Number of ways to find $4$ positive integers less than or equal to $25$ with gap of at least $3$ between those integers

Question

In how many ways you can make an unordered selection of four positive integers each less than or equal $25$ such that every pair of selected integers differ by at least $3$, i.e. for any two such integers $a$ and $b$, $d(a,b) = |a-b| \geq 3 $?

We can choose $x_1$ in 25 no of ways. We cannot choose $x_2$ to be $x_1-2$,$x_1-1$,$x_1$,$x_1+1$ or$x_1+2$. If $x_1$ is between 3 to 23, we choose $x_2$ in 20 ways. If $x_1 = 2$ or $x_1 = 24$, then no of ways is 21 and $x_1 = 1$ or $x_1 = 25$, then no of ways is 22 ways. While choosing $x_3$, there will be more such cases. Now I'm completely lost.

Answer 1

Imagine the integers as four balls, arrange them in a line, and glue two dummy balls to the right of the first three of them. That's $10$ balls in $4$ units; now add $15$ more balls, which makes $25$ balls and $19$ units. There are $\binom{19}4=3876$ ways to choose positions for the $4$ original units among the $19$ units, and they correspond to the solutions for your problem.

Answer 2

Suppose the selected numbers are $a_1, a_2, a_3, a_4$, where $a_1 \leq a_2 \leq a_3 \leq a_4$. Let \begin{align*} x_1 & = a_1\\ x_2 & = a_2 - a_1\\ x_3 & = a_3 - a_2\\ x_4 & = a_4 - a_3\\ x_5 & = 25 - a_4 \end{align*} Then $$x_1 + x_2 + x_3 + x_4 + x_5 = 25 \tag{1}$$ where $x_1 \geq 1$, $x_2 \geq 3$, $x_3 \geq 3$, $x_4 \geq 3$, and $x_5 \geq 0$.

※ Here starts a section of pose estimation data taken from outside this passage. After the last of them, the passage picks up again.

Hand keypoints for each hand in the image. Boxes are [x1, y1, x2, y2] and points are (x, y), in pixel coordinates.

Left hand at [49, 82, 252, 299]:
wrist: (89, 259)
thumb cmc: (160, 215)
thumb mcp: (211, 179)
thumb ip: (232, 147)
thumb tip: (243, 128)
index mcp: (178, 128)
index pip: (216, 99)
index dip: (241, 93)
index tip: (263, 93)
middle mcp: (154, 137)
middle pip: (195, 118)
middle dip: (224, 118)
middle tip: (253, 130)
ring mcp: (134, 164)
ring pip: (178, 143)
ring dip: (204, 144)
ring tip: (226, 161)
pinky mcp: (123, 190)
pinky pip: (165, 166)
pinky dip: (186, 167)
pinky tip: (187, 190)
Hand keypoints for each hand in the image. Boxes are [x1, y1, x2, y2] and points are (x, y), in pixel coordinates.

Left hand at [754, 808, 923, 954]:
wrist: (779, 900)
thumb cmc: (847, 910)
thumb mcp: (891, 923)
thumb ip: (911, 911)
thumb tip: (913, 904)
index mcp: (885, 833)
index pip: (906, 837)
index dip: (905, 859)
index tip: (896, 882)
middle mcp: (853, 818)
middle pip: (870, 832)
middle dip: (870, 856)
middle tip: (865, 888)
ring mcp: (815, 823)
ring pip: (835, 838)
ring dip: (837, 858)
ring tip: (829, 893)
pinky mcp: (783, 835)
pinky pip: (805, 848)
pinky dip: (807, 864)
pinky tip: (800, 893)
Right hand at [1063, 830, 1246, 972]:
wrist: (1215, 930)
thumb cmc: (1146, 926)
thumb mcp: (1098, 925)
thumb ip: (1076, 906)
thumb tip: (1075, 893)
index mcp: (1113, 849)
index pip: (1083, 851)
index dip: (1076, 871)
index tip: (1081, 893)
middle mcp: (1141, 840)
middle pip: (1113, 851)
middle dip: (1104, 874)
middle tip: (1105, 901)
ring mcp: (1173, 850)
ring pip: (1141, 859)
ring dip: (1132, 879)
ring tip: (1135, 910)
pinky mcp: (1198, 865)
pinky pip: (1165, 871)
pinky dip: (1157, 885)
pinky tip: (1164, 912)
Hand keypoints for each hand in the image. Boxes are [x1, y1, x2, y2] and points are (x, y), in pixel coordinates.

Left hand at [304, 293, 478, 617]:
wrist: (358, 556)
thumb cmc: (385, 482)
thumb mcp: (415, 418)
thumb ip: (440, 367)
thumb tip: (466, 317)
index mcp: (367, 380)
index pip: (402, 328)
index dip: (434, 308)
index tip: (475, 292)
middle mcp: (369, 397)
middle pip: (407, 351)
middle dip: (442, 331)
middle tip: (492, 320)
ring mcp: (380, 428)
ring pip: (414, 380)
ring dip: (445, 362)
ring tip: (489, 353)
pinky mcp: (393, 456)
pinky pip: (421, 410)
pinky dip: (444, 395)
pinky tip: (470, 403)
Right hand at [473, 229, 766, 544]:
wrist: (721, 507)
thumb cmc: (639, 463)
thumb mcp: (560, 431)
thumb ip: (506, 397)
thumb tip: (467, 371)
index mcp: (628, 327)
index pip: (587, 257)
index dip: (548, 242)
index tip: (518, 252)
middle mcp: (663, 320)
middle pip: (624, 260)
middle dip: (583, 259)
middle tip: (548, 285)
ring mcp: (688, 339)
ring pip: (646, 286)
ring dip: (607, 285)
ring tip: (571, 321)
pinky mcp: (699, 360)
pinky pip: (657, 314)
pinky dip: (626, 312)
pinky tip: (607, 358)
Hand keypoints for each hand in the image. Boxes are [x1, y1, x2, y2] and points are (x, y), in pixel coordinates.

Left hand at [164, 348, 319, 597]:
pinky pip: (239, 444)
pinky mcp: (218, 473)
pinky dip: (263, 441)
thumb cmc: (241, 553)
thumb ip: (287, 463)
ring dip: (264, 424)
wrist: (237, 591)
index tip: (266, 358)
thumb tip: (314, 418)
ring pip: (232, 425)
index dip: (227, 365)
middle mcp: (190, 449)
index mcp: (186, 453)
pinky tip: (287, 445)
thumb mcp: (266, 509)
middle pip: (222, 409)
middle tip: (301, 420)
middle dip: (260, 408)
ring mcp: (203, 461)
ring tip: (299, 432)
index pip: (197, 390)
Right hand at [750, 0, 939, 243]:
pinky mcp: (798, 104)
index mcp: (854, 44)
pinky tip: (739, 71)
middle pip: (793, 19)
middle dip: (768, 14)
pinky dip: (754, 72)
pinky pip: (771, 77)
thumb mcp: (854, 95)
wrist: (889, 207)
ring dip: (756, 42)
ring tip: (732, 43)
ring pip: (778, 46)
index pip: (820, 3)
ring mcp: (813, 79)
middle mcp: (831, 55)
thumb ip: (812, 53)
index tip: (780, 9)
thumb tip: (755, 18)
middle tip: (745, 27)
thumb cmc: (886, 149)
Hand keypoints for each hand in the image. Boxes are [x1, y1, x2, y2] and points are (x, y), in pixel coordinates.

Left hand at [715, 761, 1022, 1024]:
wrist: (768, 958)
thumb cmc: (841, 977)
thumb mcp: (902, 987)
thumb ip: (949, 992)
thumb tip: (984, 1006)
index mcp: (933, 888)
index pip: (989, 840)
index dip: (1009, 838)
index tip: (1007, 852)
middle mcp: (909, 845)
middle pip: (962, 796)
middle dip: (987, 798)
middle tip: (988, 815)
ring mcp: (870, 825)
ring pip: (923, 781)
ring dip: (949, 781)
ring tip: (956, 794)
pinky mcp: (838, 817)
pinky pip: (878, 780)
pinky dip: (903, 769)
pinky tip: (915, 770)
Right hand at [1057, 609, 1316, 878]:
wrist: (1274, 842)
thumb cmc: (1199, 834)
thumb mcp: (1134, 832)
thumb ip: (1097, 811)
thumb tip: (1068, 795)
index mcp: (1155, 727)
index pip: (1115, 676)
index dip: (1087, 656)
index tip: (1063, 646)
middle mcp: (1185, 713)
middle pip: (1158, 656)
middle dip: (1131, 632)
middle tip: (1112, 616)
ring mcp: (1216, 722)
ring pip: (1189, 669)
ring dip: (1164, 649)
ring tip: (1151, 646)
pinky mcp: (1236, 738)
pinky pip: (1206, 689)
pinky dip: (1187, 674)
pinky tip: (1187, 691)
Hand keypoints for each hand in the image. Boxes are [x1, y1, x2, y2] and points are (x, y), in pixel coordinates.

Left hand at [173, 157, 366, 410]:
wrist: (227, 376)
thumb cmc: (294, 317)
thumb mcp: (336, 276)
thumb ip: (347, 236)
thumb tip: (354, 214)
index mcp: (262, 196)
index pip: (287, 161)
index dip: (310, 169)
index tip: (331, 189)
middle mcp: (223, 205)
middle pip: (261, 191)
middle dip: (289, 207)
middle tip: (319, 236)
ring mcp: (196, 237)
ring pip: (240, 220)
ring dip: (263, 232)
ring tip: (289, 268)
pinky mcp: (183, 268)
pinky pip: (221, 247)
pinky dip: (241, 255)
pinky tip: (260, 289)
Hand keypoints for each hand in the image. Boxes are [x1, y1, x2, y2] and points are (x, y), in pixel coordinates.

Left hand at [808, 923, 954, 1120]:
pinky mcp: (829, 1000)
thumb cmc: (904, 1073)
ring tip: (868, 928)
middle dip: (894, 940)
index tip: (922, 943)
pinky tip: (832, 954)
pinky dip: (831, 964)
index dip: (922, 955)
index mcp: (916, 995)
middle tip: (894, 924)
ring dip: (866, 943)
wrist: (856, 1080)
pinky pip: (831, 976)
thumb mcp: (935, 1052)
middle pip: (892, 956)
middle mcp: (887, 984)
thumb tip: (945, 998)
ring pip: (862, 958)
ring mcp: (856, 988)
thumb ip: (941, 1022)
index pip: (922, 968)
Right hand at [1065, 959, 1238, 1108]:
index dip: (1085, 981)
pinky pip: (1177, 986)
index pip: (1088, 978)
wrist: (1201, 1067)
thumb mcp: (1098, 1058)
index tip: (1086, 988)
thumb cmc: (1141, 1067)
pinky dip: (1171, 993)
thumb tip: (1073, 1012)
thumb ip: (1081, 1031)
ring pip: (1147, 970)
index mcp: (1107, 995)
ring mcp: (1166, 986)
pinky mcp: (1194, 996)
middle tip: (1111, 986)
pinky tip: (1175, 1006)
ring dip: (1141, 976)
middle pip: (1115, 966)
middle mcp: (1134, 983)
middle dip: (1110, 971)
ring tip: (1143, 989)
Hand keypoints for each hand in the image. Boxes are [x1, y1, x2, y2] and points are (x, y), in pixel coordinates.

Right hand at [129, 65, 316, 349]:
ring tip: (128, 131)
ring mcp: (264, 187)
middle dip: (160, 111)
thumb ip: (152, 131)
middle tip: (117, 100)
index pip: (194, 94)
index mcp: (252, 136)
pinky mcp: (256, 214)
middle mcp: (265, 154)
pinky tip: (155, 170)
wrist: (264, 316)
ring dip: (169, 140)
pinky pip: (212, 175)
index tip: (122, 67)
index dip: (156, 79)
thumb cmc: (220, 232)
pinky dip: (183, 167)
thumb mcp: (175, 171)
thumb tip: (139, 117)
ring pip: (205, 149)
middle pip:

Let \begin{align*} x_1' & = x_1 - 1\\ x_2' & = x_2 - 3\\ x_3' & = x_3 - 3\\ x_4' & = x_4 - 3\\ x_5' & = x_5 \end{align*} Then each $x_i'$ is a nonnegative integer. Substituting $x_1' + 1$ for $x_1$, $x_2' + 3$ for $x_2$, $x_3' + 3$ for $x_3$, $x_4' + 3$ for $x_4$, and $x_5'$ for $x_5$ in equation 1 yields \begin{align*} x_1' + 1 + x_2' + 3 + x_3' + 3 + x_4' + 3 + x_5' & = 25\\ x_1' + x_2' + x_3' + x_4' + x_5' & = 15 \tag{2} \end{align*} Equation 2 is an equation in the nonnegative integers. A particular solution of equation 2 corresponds to the placement of four addition signs in a row of fifteen ones. For instance, $$1 1 + 1 1 1 1 1 + + 1 1 1 1 1 1 1 + 1$$ corresponds to the solution $x_1' = 2$, $x_2' = 5$, $x_3' = 0$, $x_4' = 7$, $x_5' = 1$ (which corresponds to the solution $x_1 = 3$, $x_2 = 8$, $x_3 = 3$, $x_4 = 10$, $x_5 = 1$ and the selection $a_1 = 3$, $a_2 = 11$, $a_3 = 14$, $a_4 = 24$). The number of solutions of equation 2 is $$\binom{15 + 5 - 1}{5 - 1} = \binom{19}{4}$$ since we must select which four of the nineteen positions required for fifteen ones and four addition signs must be filled with addition signs. Thus, there are $\binom{19}{4}$ ways to make an admissible selection.

To see why, line up nineteen balls, each of a different color, none of which is red. Choose four of those nineteen balls. Next, insert two red balls to the immediate right of each of three leftmost selected balls. Finally, number the balls from left to right. The numbers on the four balls that were originally selected constitute the desired set of four balls selected from the first $25$ positive integers in which each pair of successive numbers differ by at least three.